SQL Agent’s 5 Second Rule

Ewald Cress uncovers a change in the way the SQL Agent scheduler works in SQL Server 2016 compared to prior versions:

Upon completion of a job, the next run time is calculated based on the last scheduled time plus the schedule interval. However, allowance is made for the edge cases where the completed invocation overruns into the next start time. In such a situation, there isn’t a “catch-up” run; instead, the schedule is advanced iteratively until it reaches a future point in time.

However, 2016 introduces a new twist. When applying the “is the proposed next schedule time after Now()?” check, it adds five seconds to Now(). In other words, the question becomes “Is the proposed next schedule time more than five seconds in the future?”

Ewald jumps into the debugger to understand this better, so click through for that.

When To Add That Index

Kenneth Fisher shares his rules of thumb with regard to indexing:

Here are my general rules of thumb, although of course, you should always use your best judgment. Also, this is for OLTP systems (ex: data entry systems) not OLAP systems (ex: data warehouses).

  • No Clustered Index: You really should add a clustered index. Clustered indexes are important for a number of reasons, so if you don’t have one spend some time, figure one out and create it. When possible I like dates as a clustered index but of course, it’s highly specific to the table you are working on. There are a few types of tables, some load tables, for example, were not having a clustered index is appropriate but they are few and far between.

Indexes are like cookies:  you can’t have too many.  No, wait, that doesn’t sound right…

Learn SQL Server Security Via E-mails

Chris Bell has announced a free e-mail course for learning the basics of SQL Server security:

Today I am very excited to announce that I have (finally!) launched my email course covering the basics of SQL Server Security.

This has been a lot of work to get a new system in place to make the learning experience a little different. It is like a normal email course, but at the same time it isn’t.

I have been waiting for this for months ever since hearing Chris first talk about it.

Trying Out Interleaved Execution

Dmitry Pilugin has a test of interleaved execution of a multi-statement table-valued function:

First of all, note that Estimated Number of Rows is 10 000 now, which is correct and equals Actual Number of Rows. Due to the correct estimate the optimizer decided that there are enough rows to benefit from a partial (local/global) aggregation and introduced a partial Hash aggregate before the join.

If you take a Profiler, enable events SP:StmtStarting, SP:StmtCompleted, SQL:StmtStarting, SQL:StmtCompleted and run the query without and with a TF, you’ll see what does it actually mean “interleaved” in terms of the execution sequence.

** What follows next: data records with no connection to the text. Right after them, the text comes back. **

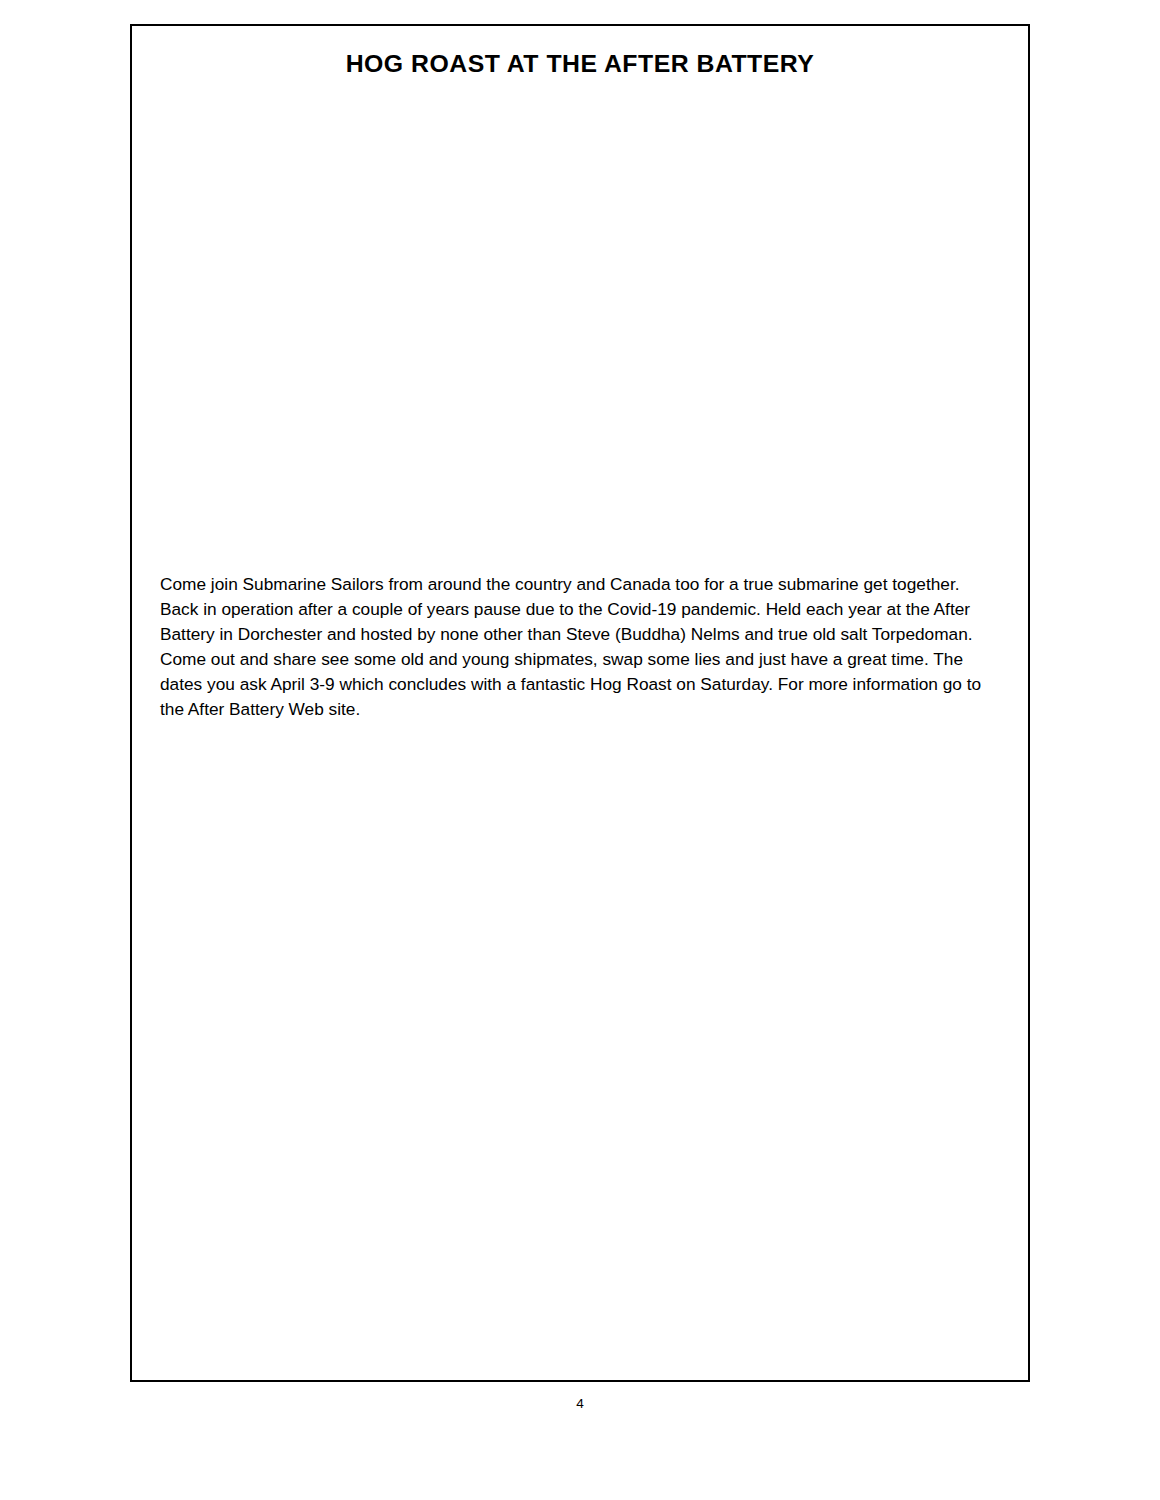HOG ROAST AT THE AFTER BATTERY
Come join Submarine Sailors from around the country and Canada too for a true submarine get together. Back in operation after a couple of years pause due to the Covid-19 pandemic. Held each year at the After Battery in Dorchester and hosted by none other than Steve (Buddha) Nelms and true old salt Torpedoman. Come out and share see some old and young shipmates, swap some lies and just have a great time. The dates you ask April 3-9 which concludes with a fantastic Hog Roast on Saturday. For more information go to the After Battery Web site.
4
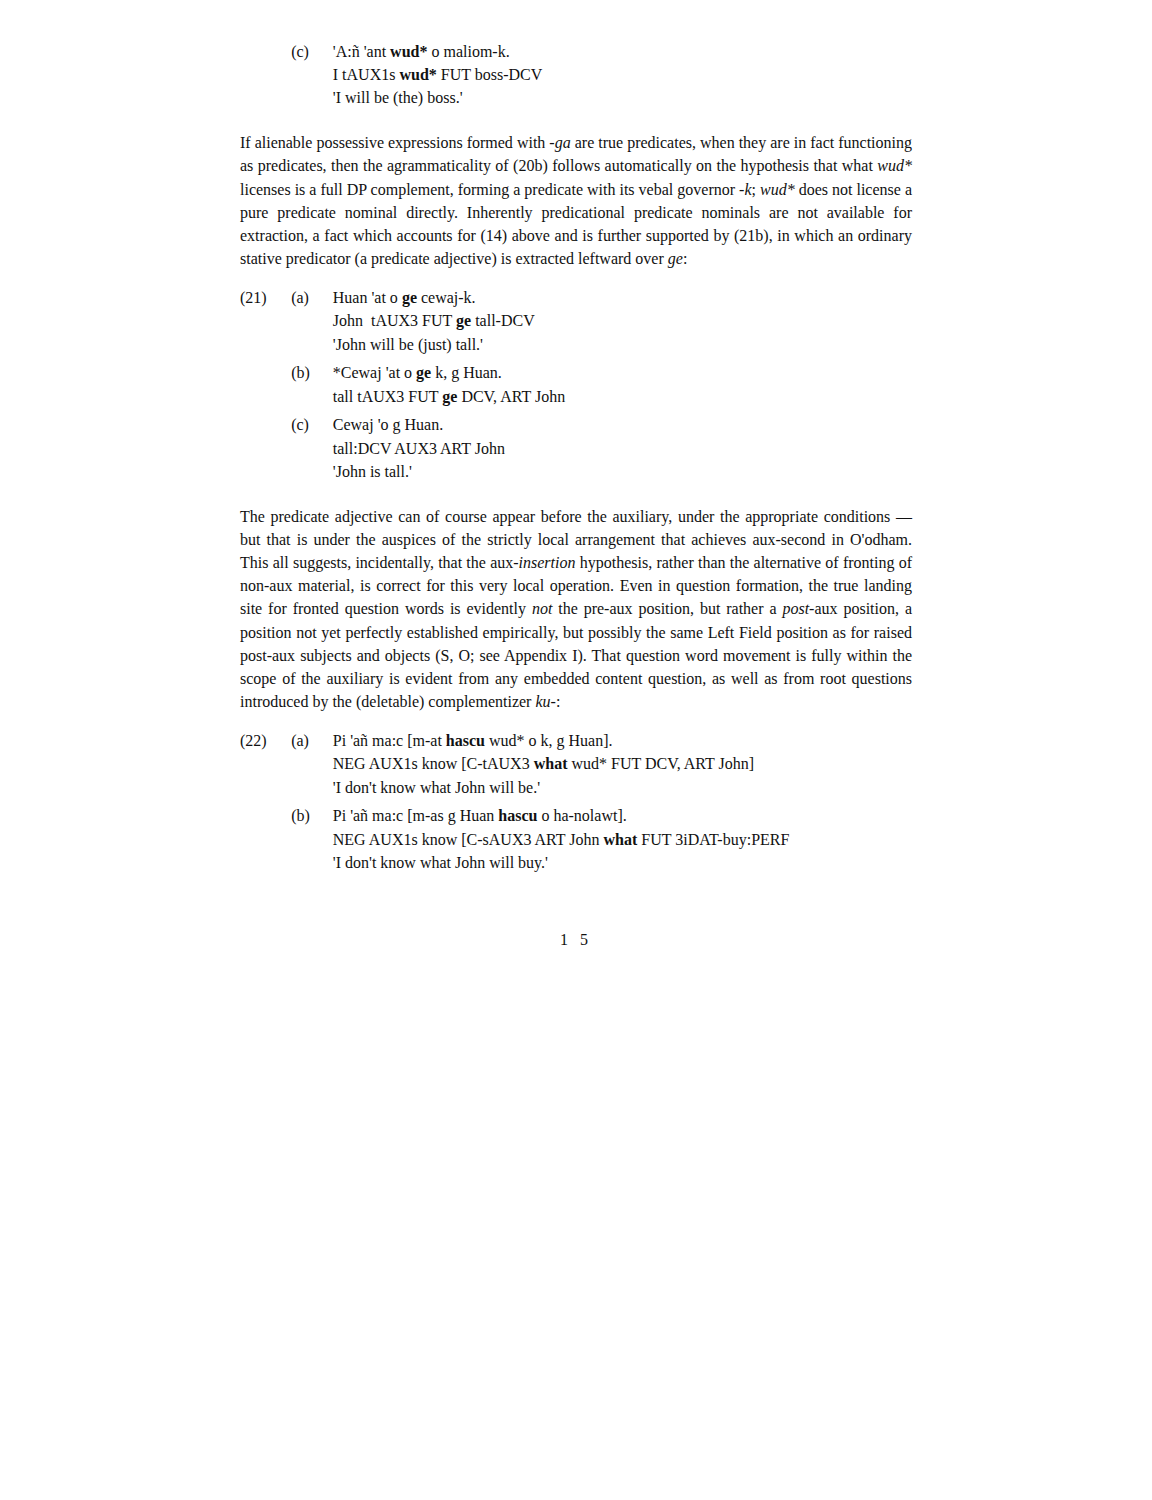| | (c) | 'A:ñ 'ant wud* o maliom-k. I tAUX1s wud* FUT boss-DCV 'I will be (the) boss.' |
If alienable possessive expressions formed with -ga are true predicates, when they are in fact functioning as predicates, then the agrammaticality of (20b) follows automatically on the hypothesis that what wud* licenses is a full DP complement, forming a predicate with its vebal governor -k; wud* does not license a pure predicate nominal directly. Inherently predicational predicate nominals are not available for extraction, a fact which accounts for (14) above and is further supported by (21b), in which an ordinary stative predicator (a predicate adjective) is extracted leftward over ge:
| (21) | (a) | Huan 'at o ge cewaj-k. John tAUX3 FUT ge tall-DCV 'John will be (just) tall.' |
| | (b) | *Cewaj 'at o ge k, g Huan. tall tAUX3 FUT ge DCV, ART John |
| | (c) | Cewaj 'o g Huan. tall:DCV AUX3 ART John 'John is tall.' |
The predicate adjective can of course appear before the auxiliary, under the appropriate conditions — but that is under the auspices of the strictly local arrangement that achieves aux-second in O'odham. This all suggests, incidentally, that the aux-insertion hypothesis, rather than the alternative of fronting of non-aux material, is correct for this very local operation. Even in question formation, the true landing site for fronted question words is evidently not the pre-aux position, but rather a post-aux position, a position not yet perfectly established empirically, but possibly the same Left Field position as for raised post-aux subjects and objects (S, O; see Appendix I). That question word movement is fully within the scope of the auxiliary is evident from any embedded content question, as well as from root questions introduced by the (deletable) complementizer ku-:
| (22) | (a) | Pi 'añ ma:c [m-at hascu wud* o k, g Huan]. NEG AUX1s know [C-tAUX3 what wud* FUT DCV, ART John] 'I don't know what John will be.' |
| | (b) | Pi 'añ ma:c [m-as g Huan hascu o ha-nolawt]. NEG AUX1s know [C-sAUX3 ART John what FUT 3iDAT-buy:PERF 'I don't know what John will buy.' |
1 5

During the regular execution the query starts executing, then the function is executed, the query continues execution and finishes the execution. We see the following event sequence:

This is a very thorough post, but if you have multi-statement TVFs, you absolutely want to read it.

Whither CLR?

Joey D’Antoni is shaking his head about a CLR announcement:

With this is mind, Microsoft has made some big changes to CLR in SQL Server 2017. SQL CLR has always been an interesting area of the engine—it allows for the use of .NET code in stored procedures and user defined types. For certain tasks , it’s an extremely powerful tool—things like RegEx and geo functions can be much faster in native CLR than trying to do the equivalent operation in T-SQL. It’s always been a little bit of a security risk, since under certain configurations, CLR had access to resources outside of the context of the database engine. This was protected by boundaries defined in the CLR host policy. We had SAFE, EXTERNAL_ACCESS, and UNSAFE levels that we could set. SAFE simply limited access of the assembly to internal computation and local data access. For the purposes of this post, we will skip UNSAFE and EXTERNAL_ACCESS, but it is sufficed to say, these levels allow much deeper access to the rest of the server.

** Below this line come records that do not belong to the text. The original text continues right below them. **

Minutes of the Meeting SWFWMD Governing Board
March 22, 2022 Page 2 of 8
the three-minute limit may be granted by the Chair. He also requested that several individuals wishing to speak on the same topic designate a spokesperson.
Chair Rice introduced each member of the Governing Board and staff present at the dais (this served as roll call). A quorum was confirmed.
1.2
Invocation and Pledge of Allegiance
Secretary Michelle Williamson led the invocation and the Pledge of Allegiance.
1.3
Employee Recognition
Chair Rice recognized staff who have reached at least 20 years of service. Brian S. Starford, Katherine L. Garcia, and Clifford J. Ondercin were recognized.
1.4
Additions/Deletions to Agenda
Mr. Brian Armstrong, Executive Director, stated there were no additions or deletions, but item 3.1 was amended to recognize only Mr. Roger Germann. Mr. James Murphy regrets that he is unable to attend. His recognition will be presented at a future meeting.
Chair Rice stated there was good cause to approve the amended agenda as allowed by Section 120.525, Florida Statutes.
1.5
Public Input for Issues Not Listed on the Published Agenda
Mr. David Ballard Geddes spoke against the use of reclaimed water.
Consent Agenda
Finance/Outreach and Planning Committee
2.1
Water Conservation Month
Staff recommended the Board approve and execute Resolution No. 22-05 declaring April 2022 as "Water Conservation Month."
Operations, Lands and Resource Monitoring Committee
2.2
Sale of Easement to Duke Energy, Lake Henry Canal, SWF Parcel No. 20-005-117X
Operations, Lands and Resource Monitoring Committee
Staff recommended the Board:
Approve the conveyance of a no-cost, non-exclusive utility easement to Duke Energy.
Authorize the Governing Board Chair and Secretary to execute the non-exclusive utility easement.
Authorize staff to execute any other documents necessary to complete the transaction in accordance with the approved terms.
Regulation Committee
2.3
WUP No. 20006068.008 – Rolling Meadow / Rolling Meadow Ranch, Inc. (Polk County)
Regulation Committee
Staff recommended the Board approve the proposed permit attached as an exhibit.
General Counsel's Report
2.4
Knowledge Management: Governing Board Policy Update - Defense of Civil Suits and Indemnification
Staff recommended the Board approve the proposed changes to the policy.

Code Access Security in .NET (which is used to managed these levels) has been marked obsolete. What does this mean? The boundaries that are marked SAFE, may not be guaranteed to provide security. So “SAFE” CLR may be able to access external resources, call unmanaged code, and acquire sysadmin privileges. This is really bad.

It’s not the end of the world for CLR, but this is a breaking change.  Read on for more details.

Feature Improvements In Microsoft R Server 9.1

David Smith gives us a nice roundup of feature improvements in Microsoft R Server 9.1:

Interoperability between Microsoft R Server and sparklyr. You can now use RStudio’s sparklyr package in tandem with Microsoft R Server in a single Spark session

New machine learning models in Hadoop and Spark. The new machine learning functions introduced with Version 9.0 (such as FastRank gradient-boosted trees and GPU-accelerated deep neural networks) are now available in the Hadoop and Spark contexts in addition to standalone servers and within SQL Server.

I have been looking forward to these.

Data Amp Reactions

Forthwith some Data Amp reactions.  Steve Hughes hits some of the highlights:

Migration Project for Azure SQL DB

Whether you have SQL Server, Oracle, or MySQL, you should be able to migrate your database to Azure SQL DB in “five simple steps”. While a great tool, I am interested in exploring this more with Oracle in particular. You can create a project in Azure that let’s you choose the source database and platform and target a Azure SQL DB then move the schema and load the database. While I am skeptical on the full capability of this solution, I look forward to exploring it more.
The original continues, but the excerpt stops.